As with some of the Latin examples above, it is arguable whether these could simply be recovered from existing UPOS and morphological FEATS. The convenience of having some linguistic features available with a single lookup should not be dismissed. In creating the new LatinCy XPOS tags I have tried to balance this convenience with the additional goal of human readability as well as the goal of genuinely surfacing otherwise hard-to-derive linguistic data when possible.

Are there any other reasons to develop a custom system? I think there is, and it involves model training itself. At present the LatinCy pipelines jointly train the lemmatizer, the tagger, the morphologizer, the sentence segmenter, and the dependency parser—that is, a composite scoring function based on these components determines whether the model is learning and when early stopping should kick in. The joint training seems to make the model learn more slowly, but it is also learning more meaningful representations by solving a more difficult problem: the XPOS tags themselves now encode more linguistic information. With the v3.8 models, we were only predicting, say, that in was a preposition. Now we are predicting not only the POS but its complementary case.

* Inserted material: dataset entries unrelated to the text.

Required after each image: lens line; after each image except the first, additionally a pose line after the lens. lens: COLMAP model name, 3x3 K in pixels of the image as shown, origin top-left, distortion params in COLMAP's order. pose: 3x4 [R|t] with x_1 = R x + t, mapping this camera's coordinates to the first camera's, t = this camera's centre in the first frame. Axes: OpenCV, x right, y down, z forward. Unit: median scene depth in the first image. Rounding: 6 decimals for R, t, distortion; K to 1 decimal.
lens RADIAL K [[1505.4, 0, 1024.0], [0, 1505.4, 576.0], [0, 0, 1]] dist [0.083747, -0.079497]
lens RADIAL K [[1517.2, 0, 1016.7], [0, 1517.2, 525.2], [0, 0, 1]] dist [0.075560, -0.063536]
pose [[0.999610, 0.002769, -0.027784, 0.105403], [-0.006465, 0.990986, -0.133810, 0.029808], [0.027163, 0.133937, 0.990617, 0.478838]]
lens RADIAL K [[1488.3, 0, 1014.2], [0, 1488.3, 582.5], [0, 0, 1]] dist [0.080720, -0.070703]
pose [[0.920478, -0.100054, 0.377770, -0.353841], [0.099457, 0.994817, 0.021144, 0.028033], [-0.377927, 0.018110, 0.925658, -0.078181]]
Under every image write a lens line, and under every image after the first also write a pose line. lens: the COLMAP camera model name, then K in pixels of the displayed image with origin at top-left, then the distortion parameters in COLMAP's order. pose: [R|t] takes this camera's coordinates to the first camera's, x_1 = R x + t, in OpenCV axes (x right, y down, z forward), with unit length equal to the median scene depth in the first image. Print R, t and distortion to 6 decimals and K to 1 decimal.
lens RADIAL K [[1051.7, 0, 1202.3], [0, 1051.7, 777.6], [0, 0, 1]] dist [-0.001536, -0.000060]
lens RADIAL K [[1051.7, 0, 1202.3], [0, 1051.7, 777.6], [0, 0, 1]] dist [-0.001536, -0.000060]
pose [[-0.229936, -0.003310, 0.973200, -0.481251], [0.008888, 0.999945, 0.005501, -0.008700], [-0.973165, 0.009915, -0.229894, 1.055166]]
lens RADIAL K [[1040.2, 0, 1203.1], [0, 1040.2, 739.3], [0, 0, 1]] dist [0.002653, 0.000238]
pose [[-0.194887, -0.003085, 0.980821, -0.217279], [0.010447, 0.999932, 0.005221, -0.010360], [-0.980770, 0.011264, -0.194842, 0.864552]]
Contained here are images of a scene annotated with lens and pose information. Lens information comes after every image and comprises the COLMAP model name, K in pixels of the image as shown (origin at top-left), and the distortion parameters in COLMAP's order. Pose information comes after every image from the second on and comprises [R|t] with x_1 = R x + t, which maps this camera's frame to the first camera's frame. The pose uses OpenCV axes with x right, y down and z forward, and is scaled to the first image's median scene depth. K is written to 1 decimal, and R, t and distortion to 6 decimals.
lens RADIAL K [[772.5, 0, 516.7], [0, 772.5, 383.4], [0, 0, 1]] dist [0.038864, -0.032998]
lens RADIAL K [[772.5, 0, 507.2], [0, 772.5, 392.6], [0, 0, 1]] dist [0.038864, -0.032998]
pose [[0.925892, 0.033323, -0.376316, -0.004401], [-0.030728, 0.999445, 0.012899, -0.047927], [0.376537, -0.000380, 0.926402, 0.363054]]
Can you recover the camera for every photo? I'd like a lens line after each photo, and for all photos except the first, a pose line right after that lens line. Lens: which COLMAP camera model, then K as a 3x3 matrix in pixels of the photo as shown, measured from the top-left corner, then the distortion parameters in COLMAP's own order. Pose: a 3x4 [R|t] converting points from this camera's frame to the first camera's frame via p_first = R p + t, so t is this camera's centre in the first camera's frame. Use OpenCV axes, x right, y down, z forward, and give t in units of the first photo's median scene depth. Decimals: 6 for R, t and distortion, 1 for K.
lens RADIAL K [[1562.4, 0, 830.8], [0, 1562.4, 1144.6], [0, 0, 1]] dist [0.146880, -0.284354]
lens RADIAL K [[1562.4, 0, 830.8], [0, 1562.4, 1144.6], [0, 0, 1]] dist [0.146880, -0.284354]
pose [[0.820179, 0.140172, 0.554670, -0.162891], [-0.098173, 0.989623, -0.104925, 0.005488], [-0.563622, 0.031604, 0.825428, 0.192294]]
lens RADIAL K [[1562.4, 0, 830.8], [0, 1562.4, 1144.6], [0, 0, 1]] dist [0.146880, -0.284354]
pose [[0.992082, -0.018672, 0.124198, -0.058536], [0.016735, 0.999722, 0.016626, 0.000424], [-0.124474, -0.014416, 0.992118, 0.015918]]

One obvious argument against the LatinCy XPOS system is that it is “heavy.” The abbreviated two-position codes found in LASLA or nine-position codes in the Perseus tags have roots in data compression. Files with LatinCy XPOS are larger; they may take marginally more time to process. (This last point is perhaps less of a concern than ever for two reasons: 1. overall compute is not tripping over a few additional bytes per token; and 2. for its primary usage within spaCy, the strings are immediately mapped to a more performant integer representation anyway.) If this turns out to be a genuine impediment or point of friction, we could consider strategies for minifying or otherwise compressing files. Maybe we can even consider a compromise, that is an abbreviated system that better addresses human readability.

The v3.9 LatinCy XPOS tagset is a draft experiment at providing users with more immediately useful Latin annotations for research and teaching. I welcome feedback on other tags and subtags that should be considered in future releases.

Footnotes

I also expect that as the models mature this feature will prove helpful to Hellenists working with our new Greek models. I am trying to add the LatinCy XPOS system to the grc pipelines for v3.10.↩︎